Results: A total of 7317 host and microbial proteins were detected. No statistically significant differences in FGT metaproteomic profiles were identified between adolescents and adults. Of the STIs evaluated, only T. vaginalis (n=19) was associated with significant host proteome changes, with 37 overexpressed and 81 underexpressed proteins. Overexpressed proteins mapped to immune pathways such as neutrophil extracellular trap formation (FDR adj. p=1.2x10-9). Candidiasis was associated with overexpression of only five host proteins. However, 231 proteins were significantly overexpressed and 539 underexpressed in BV-positive (n=111) versus negative women and girls (n=88). Overexpressed proteins mapped to inflammatory pathways including neutrophil degranulation (adj. p=2.9x10-5) and NF-kB activation (adj. p=2.4x10-4). Underexpressed proteins mapped to epithelial barrier functions including adherens junction (adj. p=0.0011) and cadherin binding (adj. p=8.14x10-7). BV-negative women had greater abundance of Lactobacillus proteins, while proteins produced by non-optimal Gardnerella and Prevotella species were more abundant in BV-positive women. A total of 418 microbial biological processes were differentially expressed in BV-positive versus negative women, including higher glucose metabolic process (adj. p=4.12x10-34) and killing of cells of another organism (adj. p=3.82x10-18). Lipoteichoic acid biosynthesis (adj. p=3.31x10-12) and peptidoglycan biosynthesis (adj. p=2.98x10-10), previously associated with low inflammation, were overexpressed in BV-negative women.

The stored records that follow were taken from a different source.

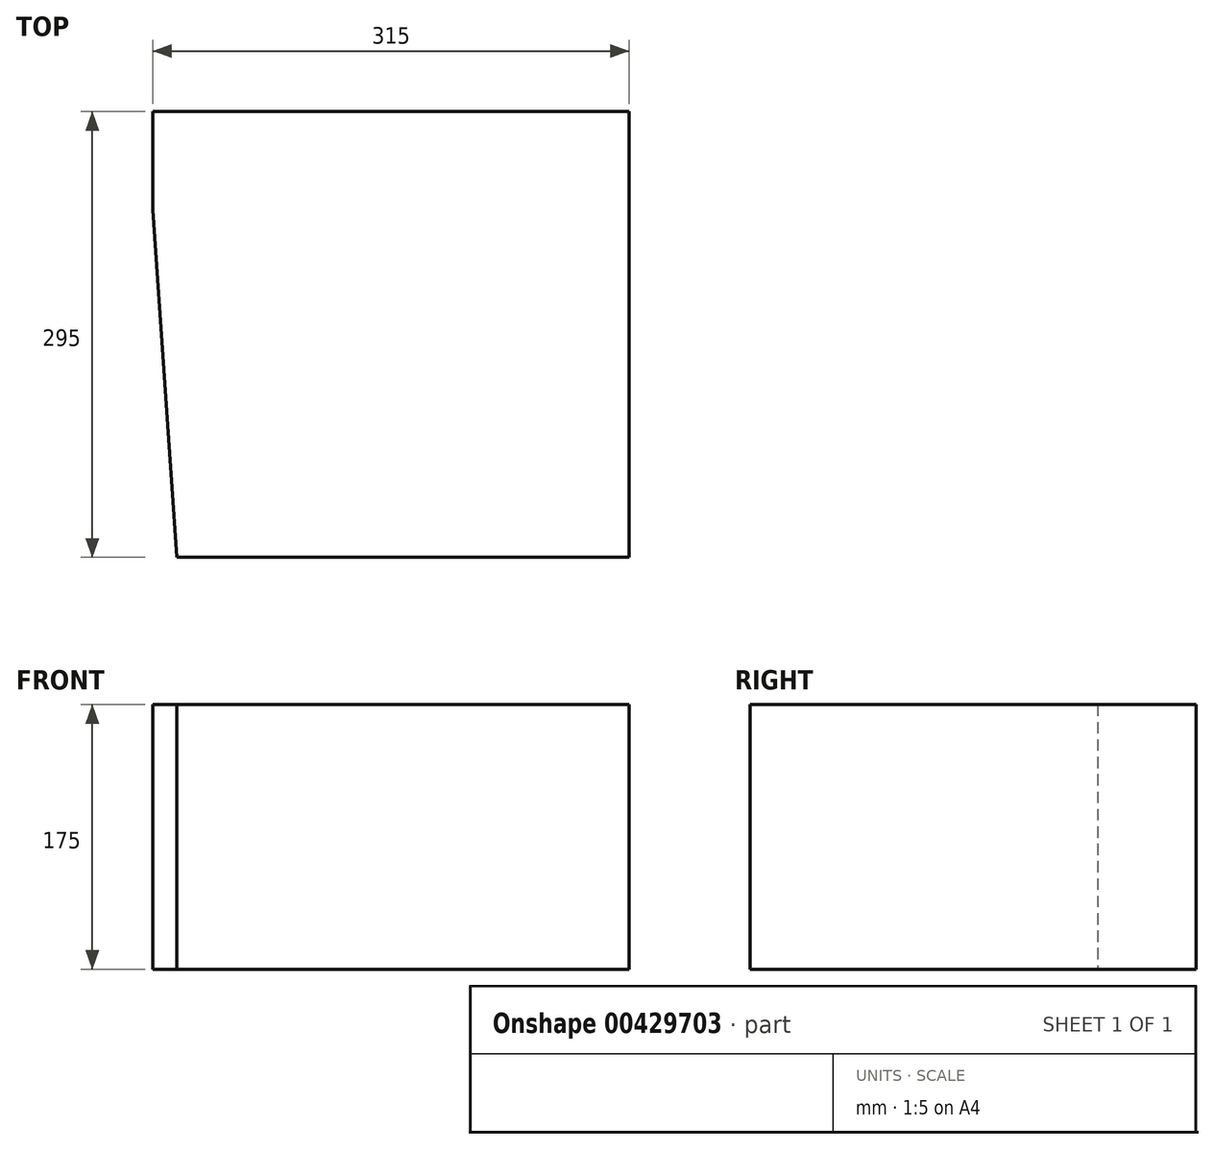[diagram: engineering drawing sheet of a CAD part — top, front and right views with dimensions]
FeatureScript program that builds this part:
annotation { "Feature Type Name" : "Feature", "Feature Type Description" : "" }
export const myFeature = defineFeature(function(context is Context, id is Id, definition is map)
    precondition{}
    {
        {
            var Q0;
            Q0=qCreatedBy(makeId("Top.planeOp"),FACE);
            var sketch = newSketch(context, id + "F0", { "sketchPlane" : qUnion([Q0])});
            skLineSegment(sketch, "E0.bottom", {"start": v(-105, 165.77) * mm, "end": v(210, 165.77) * mm});
            skLineSegment(sketch, "E0.top", {"start": v(-84, -129.23) * mm, "end": v(210, -129.23) * mm});
            skLineSegment(sketch, "E0.right", {"start": v(210, 165.77) * mm, "end": v(210, -129.23) * mm});
            skLineSegment(sketch, "E1", {"start": v(0, 212.18) * mm, "end": v(0, -211.28) * mm, "construction": true});
            skLineSegment(sketch, "E2.0", {"start": v(-109.5, 165.42) * mm, "end": v(-95.27, -39.24) * mm, "construction": true});
            skLineSegment(sketch, "E3", {"start": v(-172.54, 100.77) * mm, "end": v(-53.57, 100.77) * mm, "construction": true});
            skLineSegment(sketch, "E4", {"start": v(-157.1, -39.23) * mm, "end": v(-49.36, -39.23) * mm, "construction": true});
            skLineSegment(sketch, "E5", {"start": v(-105, 100.77) * mm, "end": v(-105, 165.77) * mm});
            skLineSegment(sketch, "E6", {"start": v(-105, 100.77) * mm, "end": v(-95.27, -39.24) * mm});
            skLineSegment(sketch, "E7", {"start": v(-95.27, -39.24) * mm, "end": v(-89.01, -129.23) * mm});
            skLineSegment(sketch, "E8", {"start": v(-89.01, -129.23) * mm, "end": v(-84, -129.23) * mm});
            skSolve(sketch);
        }
        {
            var Q0;
            Q0=qSketchRegion(id+"F0",true);
            extrude(context, id + "F1", {"entities" : qUnion([Q0]), "depth" : 175 * mm});
        }
        {
            var Q0;
            Q0=makeQuery(id+"F0.imprint","IMPRINT",FACE,{"disambiguationData":[TD([[makeQuery(id+"F0.imprint","IMPRINT",EDGE,{"derivedFrom":sQuery(id+"F0.wireOp",EDGE,"E0.bottom")}),-1.0]])]});
            cPlane(context, id + "F2", {"entities" : qUnion([Q0]), "cplaneType" : CPlaneType.OFFSET, "offset" : 114 * mm, "width" : 150 * mm, "height" : 150 * mm});
        }
    });
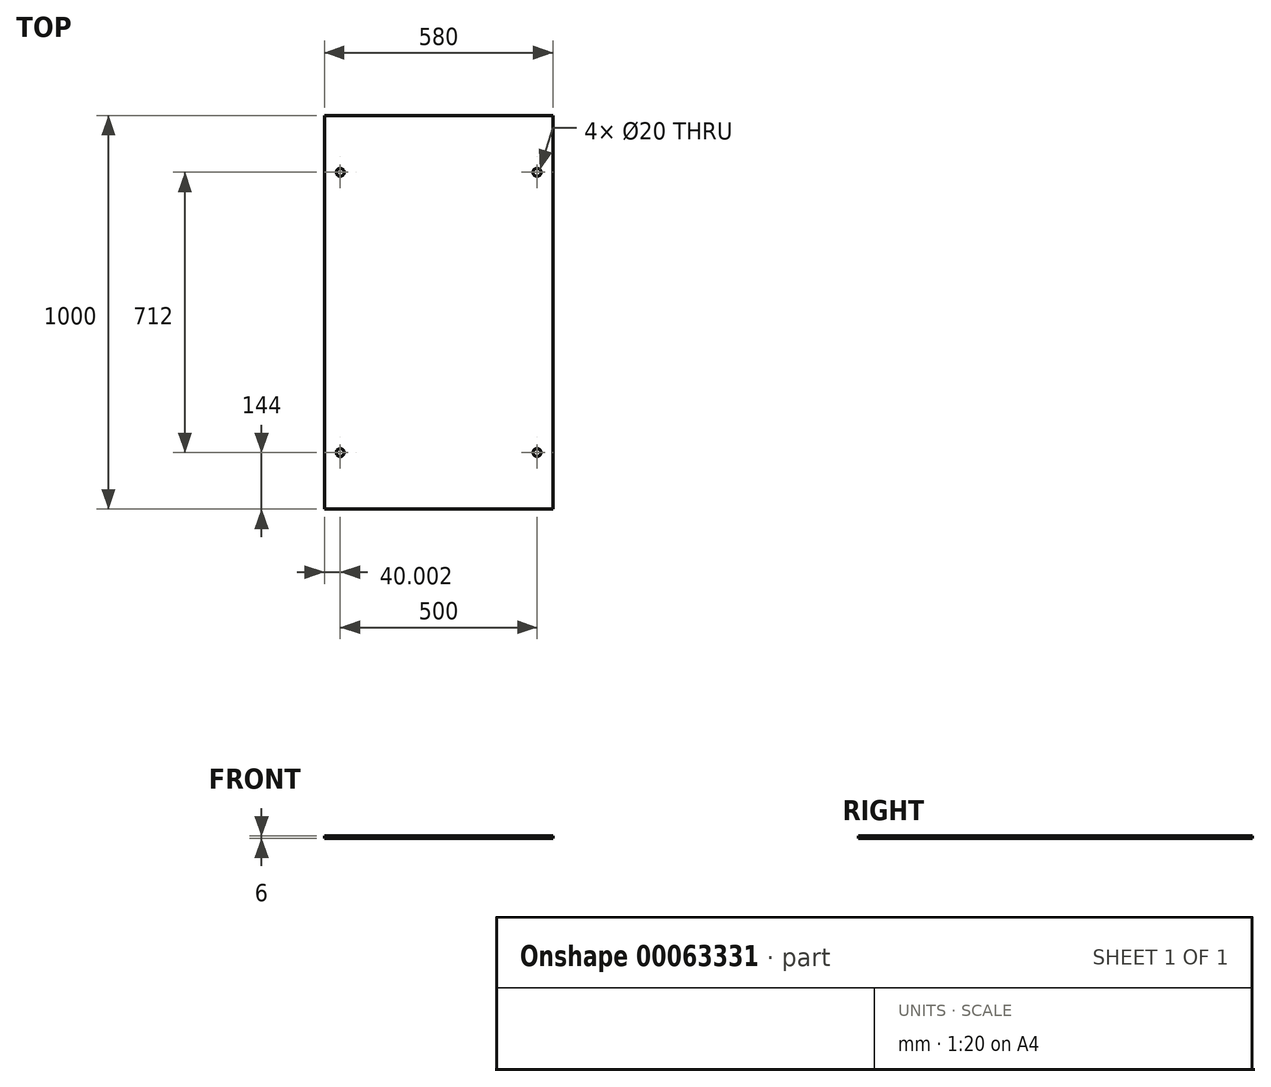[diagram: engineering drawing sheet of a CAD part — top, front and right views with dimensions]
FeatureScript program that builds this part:
annotation { "Feature Type Name" : "Feature", "Feature Type Description" : "" }
export const myFeature = defineFeature(function(context is Context, id is Id, definition is map)
    precondition{}
    {
        {
            var Q0;
            Q0=qCreatedBy(makeId("Top.planeOp"),FACE);
            var sketch = newSketch(context, id + "F0", { "sketchPlane" : qUnion([Q0])});
            skLineSegment(sketch, "E0.rect.bottom", {"start": v(293.63, -500) * mm, "end": v(-286.37, -500) * mm});
            skLineSegment(sketch, "E0.rect.top", {"start": v(293.63, 500) * mm, "end": v(-286.37, 500) * mm});
            skLineSegment(sketch, "E0.rect.left", {"start": v(293.63, -500) * mm, "end": v(293.63, 500) * mm});
            skLineSegment(sketch, "E0.rect.right", {"start": v(-286.37, -500) * mm, "end": v(-286.37, 500) * mm});
            skPoint(sketch, "E0.rect.middle", {"position": v(3.63, 0) * mm});
            skCircle(sketch, "E1", {"center": v(253.63, 356) * mm, "radius": 10 * mm});
            skCircle(sketch, "E2", {"center": v(253.63, -356) * mm, "radius": 10 * mm});
            skCircle(sketch, "E3", {"center": v(-246.37, 356) * mm, "radius": 10 * mm});
            skCircle(sketch, "E4", {"center": v(-246.37, -356) * mm, "radius": 10 * mm});
            skSolve(sketch);
        }
        {
            var Q0;
            Q0=qSketchRegion(id+"F0",true);
            var Q1;
            Q1=makeQuery(id+"F0.imprint","IMPRINT",FACE,{"disambiguationData":[TD([[makeQuery(id+"F0.imprint","IMPRINT",EDGE,{"derivedFrom":sQuery(id+"F0.wireOp",EDGE,"E0.rect.bottom")}),-1.0]])]});
            extrude(context, id + "F1", {"entities" : qUnion([Q0, Q1]), "depth" : 6 * mm});
        }
    });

Conclusion: Substantial alterations in host inflammatory pathways and epithelial barrier dysfunction associated with potential HIV acquisition risk were observed in women and girls with BV. Future studies of these microbiome-host interactions in larger longitudinal cohorts with HIV outcomes may confirm specific targets to reduce mucosal HIV susceptibility.